Let $\operatorname{SS} = \sum\limits_{i=1}^n (Y_i-\bar Y)^2.$ Let us find the mean square error of estimation of $c\operatorname{SS} = c \sum\limits_{i=1}^n (Y_i-\bar Y)^2.$ \begin{align} \operatorname{mse}(c\operatorname{SS}) & = \operatorname{var}(c\operatorname{SS}) + \big( \operatorname{bias}(c\operatorname{SS}) \big)^2 \\[10pt] & = c^2 \sigma^4 2(n-1) + \left( c\operatorname E(\operatorname{SS}) - \sigma^2 \right)^2 \\[10pt] & = \sigma^4 \left( 2c^2(n-1) + (c(n-1) - 1)^2 \right). \end{align} This is a quadradic function of $c,$ a parabola that opens upward. Complete the square and you see that its lowest point is at $c = 1/(n+1).$ Thus the biased estimator $$ \frac 1 {n+1} \sum_{i=1}^n (Y_i - \bar Y)^2 $$ has a smaller mean squared error than does the biased estimator identified in the question, and that biased estimator has a smaller mean squared error that does the unbiased estimator.
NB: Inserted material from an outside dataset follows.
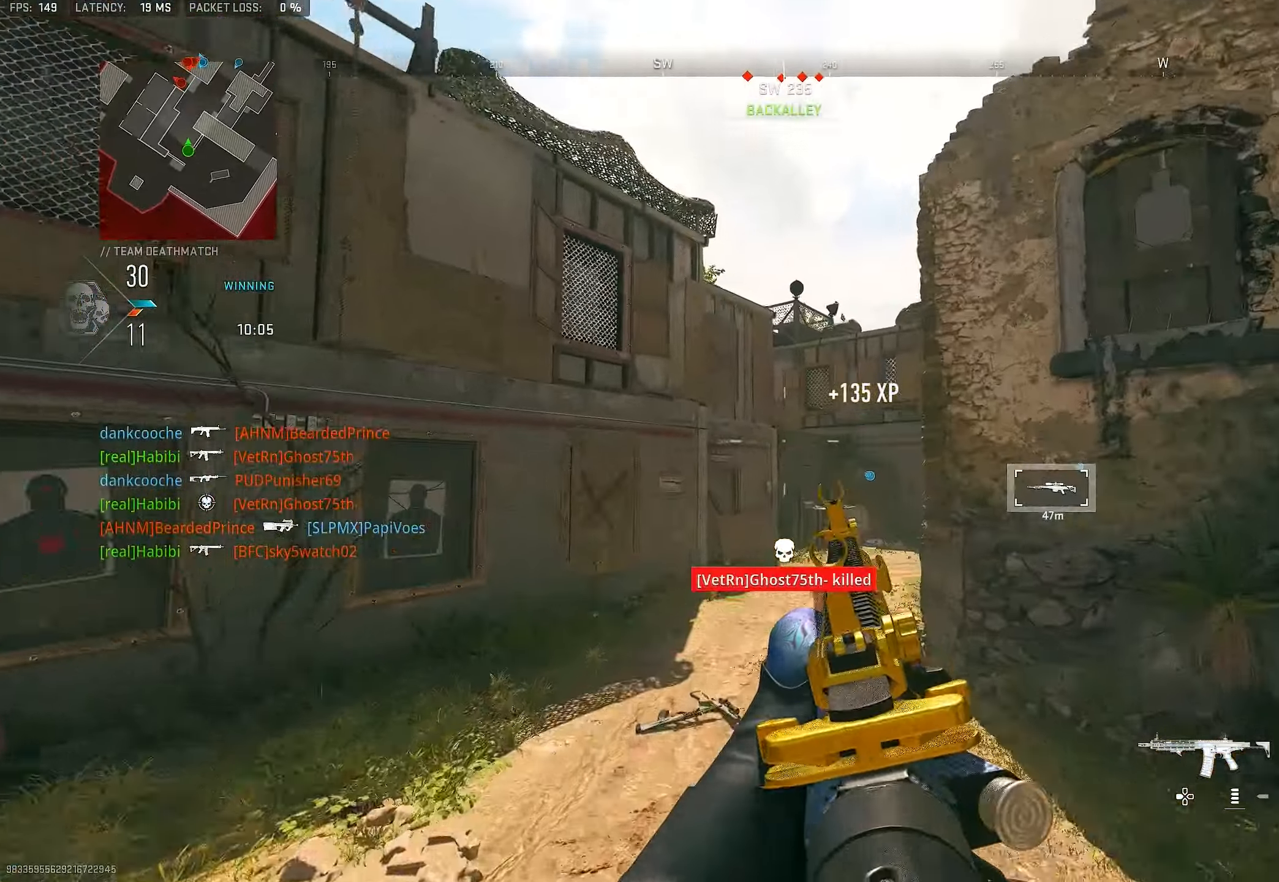
{"buttons": [], "left_stick": "up", "right_stick": "center", "events": [[33, "left_stick", "up-right"], [66, "CROSS", "up"], [66, "right_stick", "up"], [200, "right_stick", "center"], [266, "L1", "up"], [466, "left_stick", "up"]]}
However, mean squared error is not sacred. Goodness of an estimator can reasonable be assessed by other criteria in some circumstances. Thus the examples in the linked paper are better if you're just trying to show that unbiasedness is sometimes a bad thing.